SoHo NYC derives its name from its location south of Houston Street. The chic neighborhood is otherwise located north of Canal Street, east of 6th Avenue, and west of Lafayette Street (although the east and west borders are often disputed). Formerly a haven for artists and beatniks, the area is now more well-known for its commercial offerings, including world-class shopping, food, and drink.
SoHo NYC has one of the longest recorded histories in Manhattan, with Dutch settlers establishing a settlement in the area as early as the 1660s. The area became further colonized around the time of the American Revolution, and after 1800, the area became a central location for Manhattan’s wealthy and middle-class citizens.
Following the Civil War, the area became further industrialized and dominated by business and commerce. That remained the area’s primary identity until the 1950s when an influx of artists and creatives began to rent in the neighborhood and reshape its culture. Beginning in the mid-1980s, many of the artist lofts and galleries transitioned to Chelsea and other neighborhoods in bloom, replaced by the boutiques and shops that still occupy the area today.
SoHo is centrally located in a high-traffic area, and as such, is very accessible by public transit. The Spring Street stops serve the A, C, E, and 6 trains, and the Houston Street stop serves the 1 train. Additionally, the R and W trains can be accessed at the Prince Street stop.
At the cross-section of business, art, and a certain Bohemian mystique, SoHo provides the best shopping in NYC. Shoppers may choose from handcrafted merchandise at one of the neighborhood’s many boutiques, or opt for more high-end, luxury products at one of the area’s flagship retailers like Kirna Zabete, Tomorrowland, VFiles, and Madewell. After a long day of shopping, stop for a drink at Pegu Club, The Handy Liquor Bar, or Pera SoHo.

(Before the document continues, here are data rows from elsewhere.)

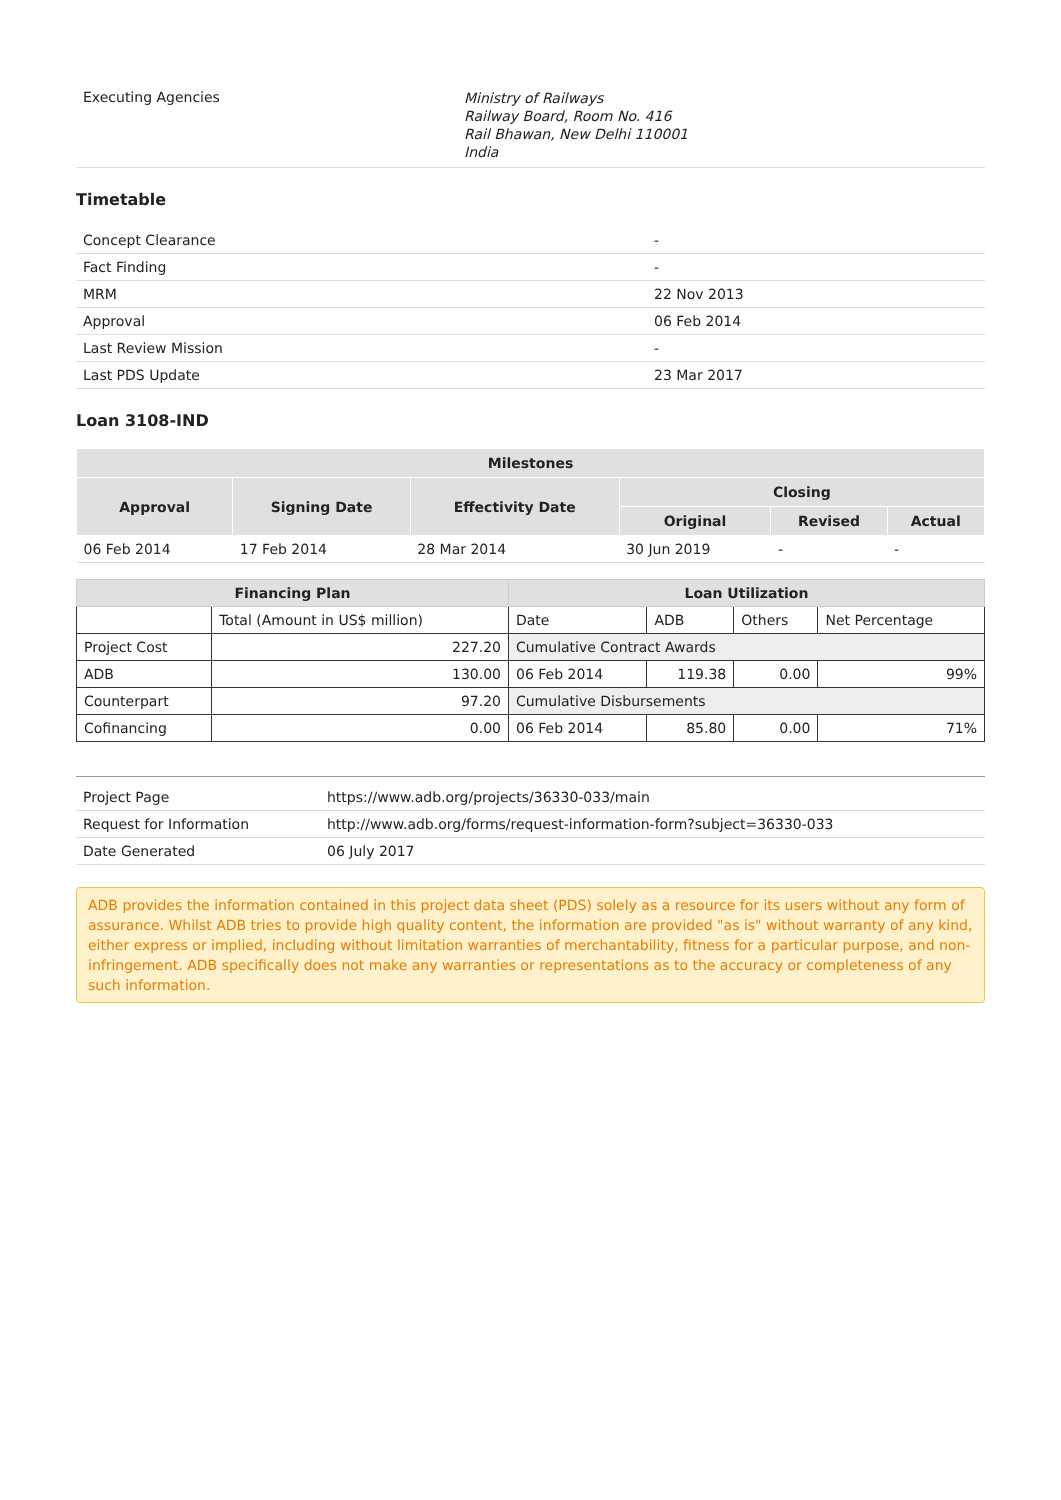| Executing Agencies | Ministry of Railways Railway Board, Room No. 416 Rail Bhawan, New Delhi 110001 India |
Timetable
| Concept Clearance | - |
| Fact Finding | - |
| MRM | 22 Nov 2013 |
| Approval | 06 Feb 2014 |
| Last Review Mission | - |
| Last PDS Update | 23 Mar 2017 |
Loan 3108-IND
| Milestones | | | | | |
| --- | --- | --- | --- | --- | --- |
| Approval | Signing Date | Effectivity Date | Closing | | |
| | | | Original | Revised | Actual |
| 06 Feb 2014 | 17 Feb 2014 | 28 Mar 2014 | 30 Jun 2019 | - | - |
| Financing Plan | | Loan Utilization | | | |
| --- | --- | --- | --- | --- | --- |
| | Total (Amount in US$ million) | Date | ADB | Others | Net Percentage |
| Project Cost | 227.20 | Cumulative Contract Awards | | | |
| ADB | 130.00 | 06 Feb 2014 | 119.38 | 0.00 | 99% |
| Counterpart | 97.20 | Cumulative Disbursements | | | |
| Cofinancing | 0.00 | 06 Feb 2014 | 85.80 | 0.00 | 71% |
| Project Page | https://www.adb.org/projects/36330-033/main |
| Request for Information | http://www.adb.org/forms/request-information-form?subject=36330-033 |
| Date Generated | 06 July 2017 |
ADB provides the information contained in this project data sheet (PDS) solely as a resource for its users without any form of assurance. Whilst ADB tries to provide high quality content, the information are provided "as is" without warranty of any kind, either express or implied, including without limitation warranties of merchantability, fitness for a particular purpose, and non-infringement. ADB specifically does not make any warranties or representations as to the accuracy or completeness of any such information.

The cuisine of SoHo fits the neighborhood vibe to a T. While the fare varies from familiar Italian joints to upscale Parisian and Moroccan food, the common theme amongst restaurants in the area is that the food is going to be delicious and the environs trendy, but expect to be paying slightly more than most areas in Manhattan.
Raoul’s is one of Manhattan’s greatest gems, serving a Parisian menu with assorted French cuisine. The popular hangout is also a frequent locale for celebrities, so in addition to delicious food, you may even see some celebs. We also recommend Balthazar, a popular brasserie serving traditional French fare, and Aquagrill, an upmarket seafood restaurant and raw bar with a wide selection of oysters.
SoHo is known as one of the more expensive neighborhoods in Manhattan, so all of the beautiful amenities, classic industrial architecture, and cobblestone-paved roads come at a price. Real estate prices are expensive, and available properties are in high demand. The median asking rent is $3,600/mo and the median sale price is $2.9 million.
There’s probably not another area with a higher concentration of chic bars, restaurants, and shops in NYC. With that comes the hustle and bustle of SoHo natives, but also many tourists and visitors from other boroughs as well. Don’t expect very much peace and quiet, but the noise and high price tags are worth it to live in one of the most in-demand Manhattan.